Einmal also noch zur anonymen Sudelkampagne gegen Lena Schilling. Die Sache ist glimpflich verlaufen, die begabte, couragierte junge Dame kann sich vor den eigenen Parteifreunden, die das Ganze angezündelt haben, nach Brüssel evakuieren. Und prognostizierbar streiten die zufurzgekommenen Hinterbliebenen intern derart, dass sie sich bis zur Herbstwahl vom niederen zweistelligen zum niederen einstelligen Bereich vorgearbeitet haben.
Das beliebte Ehepaar mit Geschäftsadresse in einer einsturzgefährdeten Gartenhütte hat gegen die neue Mandatarin noch schnell Klage eingebracht. Ein marketingtechnisch schlüssiges Vorgehen, bedenkt man, dass sich zu Affärenbeginn eine mit Lena Schilling geschlossene Schweigevereinbarung wie von Zauberhand durch die Redaktionen verbreitet hat. Nur eine allerdings, die des „Standard“, hat zugegriffen und unter Berufung auf 50 anonyme Zuträger aus dem grünen Miasma eine Kampagne eröffnet, die ich mir selbst gegen einen Todfeind versagen würde. Man ließ dann noch weitere Chat-Nachrichten folgen, denenzufolge Lena Schilling Hassgefühle gegen die Grünen einbekannt habe. Der „Falter“ hat nachrecherchiert, und die Sache war genau umgekehrt. Ich habe so etwas zuletzt 1983 erlebt, als das Fellner-Magazin „Basta“ dem Grün-Politiker Herbert Fux mit dem erfundenen Bekenntnis, 5.000 Hasen erfreut zu haben, das Mandat raubte. Jetzt allerdings fand der "Standard" branchenweit nur im U-Bahn-Eingangsbereich Gefolgschaft. Das Blatt hat dann auch noch den armen Biobauern Tom Waitz zur Vorzugsstimmenkabale gegen Lena Schilling ermuntert (er dürfte sich maximal symbolisch gesträubt haben, die bedeutungslose Delegationsleitung sei ihm gegönnt).

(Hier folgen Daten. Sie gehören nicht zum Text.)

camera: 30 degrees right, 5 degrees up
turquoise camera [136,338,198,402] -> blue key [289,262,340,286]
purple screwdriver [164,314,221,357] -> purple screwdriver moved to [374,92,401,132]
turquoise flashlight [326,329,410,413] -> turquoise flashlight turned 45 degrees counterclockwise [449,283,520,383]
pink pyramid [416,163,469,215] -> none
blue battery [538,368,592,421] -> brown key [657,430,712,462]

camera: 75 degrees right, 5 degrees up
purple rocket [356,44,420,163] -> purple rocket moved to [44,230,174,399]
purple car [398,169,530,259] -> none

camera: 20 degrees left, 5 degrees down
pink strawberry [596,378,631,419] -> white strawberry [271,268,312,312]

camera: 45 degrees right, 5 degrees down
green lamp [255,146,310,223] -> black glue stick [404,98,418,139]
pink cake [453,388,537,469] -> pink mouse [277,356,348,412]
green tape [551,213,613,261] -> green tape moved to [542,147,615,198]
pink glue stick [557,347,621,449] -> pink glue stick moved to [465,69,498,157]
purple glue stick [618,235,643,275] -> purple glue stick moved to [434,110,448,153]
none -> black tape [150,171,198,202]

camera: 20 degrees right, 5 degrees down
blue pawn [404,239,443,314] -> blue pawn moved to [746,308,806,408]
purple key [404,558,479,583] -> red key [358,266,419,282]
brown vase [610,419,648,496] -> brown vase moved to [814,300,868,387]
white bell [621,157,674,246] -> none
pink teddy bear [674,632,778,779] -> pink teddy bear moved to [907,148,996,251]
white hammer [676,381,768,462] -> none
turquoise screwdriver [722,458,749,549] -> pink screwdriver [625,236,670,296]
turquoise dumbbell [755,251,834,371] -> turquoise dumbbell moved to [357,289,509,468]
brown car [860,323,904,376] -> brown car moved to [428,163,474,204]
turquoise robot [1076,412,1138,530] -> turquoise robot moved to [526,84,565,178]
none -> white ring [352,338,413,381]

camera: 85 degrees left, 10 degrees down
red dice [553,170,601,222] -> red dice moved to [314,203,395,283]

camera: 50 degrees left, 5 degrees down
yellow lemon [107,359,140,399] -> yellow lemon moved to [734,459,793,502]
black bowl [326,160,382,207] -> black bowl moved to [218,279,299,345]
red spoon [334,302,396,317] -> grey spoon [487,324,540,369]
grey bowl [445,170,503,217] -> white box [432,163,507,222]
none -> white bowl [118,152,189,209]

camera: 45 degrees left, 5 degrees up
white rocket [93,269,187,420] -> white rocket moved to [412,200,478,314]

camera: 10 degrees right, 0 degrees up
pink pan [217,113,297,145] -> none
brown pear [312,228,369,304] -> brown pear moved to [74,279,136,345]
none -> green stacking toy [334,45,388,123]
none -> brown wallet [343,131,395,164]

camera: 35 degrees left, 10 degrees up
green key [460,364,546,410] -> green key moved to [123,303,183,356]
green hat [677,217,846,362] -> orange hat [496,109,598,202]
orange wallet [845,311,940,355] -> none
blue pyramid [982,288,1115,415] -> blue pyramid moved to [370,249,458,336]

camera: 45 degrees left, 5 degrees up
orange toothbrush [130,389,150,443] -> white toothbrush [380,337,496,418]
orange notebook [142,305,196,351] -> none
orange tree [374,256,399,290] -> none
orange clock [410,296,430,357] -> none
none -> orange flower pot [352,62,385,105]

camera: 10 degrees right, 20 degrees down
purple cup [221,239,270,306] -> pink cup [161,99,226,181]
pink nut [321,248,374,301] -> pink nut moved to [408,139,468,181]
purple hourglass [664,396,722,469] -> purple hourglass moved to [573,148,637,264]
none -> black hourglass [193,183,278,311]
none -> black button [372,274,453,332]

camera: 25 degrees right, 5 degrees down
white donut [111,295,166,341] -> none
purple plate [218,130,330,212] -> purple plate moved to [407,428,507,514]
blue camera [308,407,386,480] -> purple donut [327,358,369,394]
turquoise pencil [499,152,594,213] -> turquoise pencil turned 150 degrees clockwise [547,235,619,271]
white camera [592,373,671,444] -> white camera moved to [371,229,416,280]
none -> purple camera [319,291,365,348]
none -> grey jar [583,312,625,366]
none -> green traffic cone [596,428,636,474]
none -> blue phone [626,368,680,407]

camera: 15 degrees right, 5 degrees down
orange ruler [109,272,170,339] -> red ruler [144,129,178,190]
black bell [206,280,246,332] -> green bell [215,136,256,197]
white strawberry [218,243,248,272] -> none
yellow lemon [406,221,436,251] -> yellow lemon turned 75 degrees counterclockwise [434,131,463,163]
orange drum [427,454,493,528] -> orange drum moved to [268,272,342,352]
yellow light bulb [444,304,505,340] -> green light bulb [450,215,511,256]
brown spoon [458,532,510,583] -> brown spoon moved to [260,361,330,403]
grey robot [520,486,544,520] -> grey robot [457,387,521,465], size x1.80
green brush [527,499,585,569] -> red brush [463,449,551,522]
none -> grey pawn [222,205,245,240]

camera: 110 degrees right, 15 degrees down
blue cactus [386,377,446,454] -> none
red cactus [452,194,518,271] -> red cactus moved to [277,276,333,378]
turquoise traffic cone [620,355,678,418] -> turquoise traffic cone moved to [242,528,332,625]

Aber, wichtiger, bei Redaktionsschluss dieser Ausgabe sollte die Anzeige gegen den "Standard" beim Presserat in Erledigung sein. Und ohne dieses Gremium blind zu verehren, fände ich einen Freispruch verheerend. Wohin dann die Türen geöffnet wären, konnten wir am Vortag der Wahl studieren: Da unternahm ein Randsteinperiodikum ambitionierte Anstrengungen, seiner Buchstabiererschaft einen mittlerweile erloschenen Verleumder-Blog ans Herz zu legen. Alle, auch die unbeteiligten Betroffenen der Sudelkampagne wurden dort vorgeführt, eine riesige Strafe wäre das Mindeste, was selbst Weiterverbreitern blühen müsste. Die anonymen Urheber gaben sich als antikapitalistische Umweltaktivisten aus, Abnehmerschaft fanden sie allerdings fast exklusiv beim rechten Blogger-Mob. Willkommen zurück, geschätzter "Standard", aus dieser Gesellschaft.